• _TRY IT_:
From the material that follows, copy the stretch from the line containing "Hoogwaardige materialen voor" through the line containing "intensieve beweging behouden" word for word, line for line.
GIVEN DATA below:
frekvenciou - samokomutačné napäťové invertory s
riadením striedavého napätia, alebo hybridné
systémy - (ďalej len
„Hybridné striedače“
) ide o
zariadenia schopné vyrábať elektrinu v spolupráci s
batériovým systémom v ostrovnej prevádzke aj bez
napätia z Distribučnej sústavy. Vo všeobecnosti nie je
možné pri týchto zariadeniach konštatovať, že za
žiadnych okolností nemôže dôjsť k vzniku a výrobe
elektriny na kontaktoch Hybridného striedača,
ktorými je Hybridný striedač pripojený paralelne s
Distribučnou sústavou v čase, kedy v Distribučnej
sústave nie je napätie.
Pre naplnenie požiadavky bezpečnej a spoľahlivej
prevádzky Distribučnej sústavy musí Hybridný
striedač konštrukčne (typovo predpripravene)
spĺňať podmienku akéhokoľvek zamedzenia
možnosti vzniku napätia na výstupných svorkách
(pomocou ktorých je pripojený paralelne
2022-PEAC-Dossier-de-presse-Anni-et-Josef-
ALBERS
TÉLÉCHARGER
End of GIVEN DATA.
GIVEN DATA below:
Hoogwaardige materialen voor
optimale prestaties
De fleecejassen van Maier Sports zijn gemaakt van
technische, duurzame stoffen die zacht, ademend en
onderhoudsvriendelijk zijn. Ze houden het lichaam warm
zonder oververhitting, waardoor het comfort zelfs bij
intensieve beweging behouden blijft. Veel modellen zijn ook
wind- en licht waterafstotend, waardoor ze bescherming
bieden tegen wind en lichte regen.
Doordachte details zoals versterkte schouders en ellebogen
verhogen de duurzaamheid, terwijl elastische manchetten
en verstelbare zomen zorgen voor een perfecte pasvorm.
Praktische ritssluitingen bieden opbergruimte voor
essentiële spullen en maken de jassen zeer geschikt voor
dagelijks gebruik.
End of GIVEN DATA.
GIVEN DATA below:
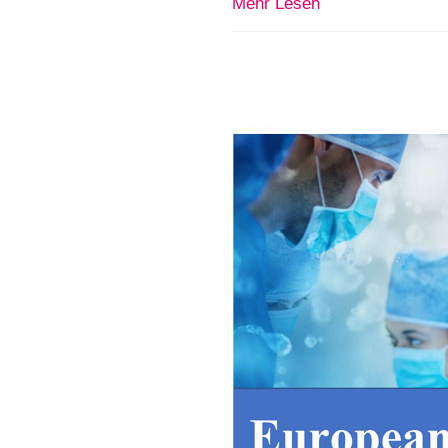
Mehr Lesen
End of GIVEN DATA.
• _TASK RESULT_:
Hoogwaardige materialen voor
optimale prestaties
De fleecejassen van Maier Sports zijn gemaakt van
technische, duurzame stoffen die zacht, ademend en
onderhoudsvriendelijk zijn. Ze houden het lichaam warm
zonder oververhitting, waardoor het comfort zelfs bij
intensieve beweging behouden blijft. Veel modellen zijn ook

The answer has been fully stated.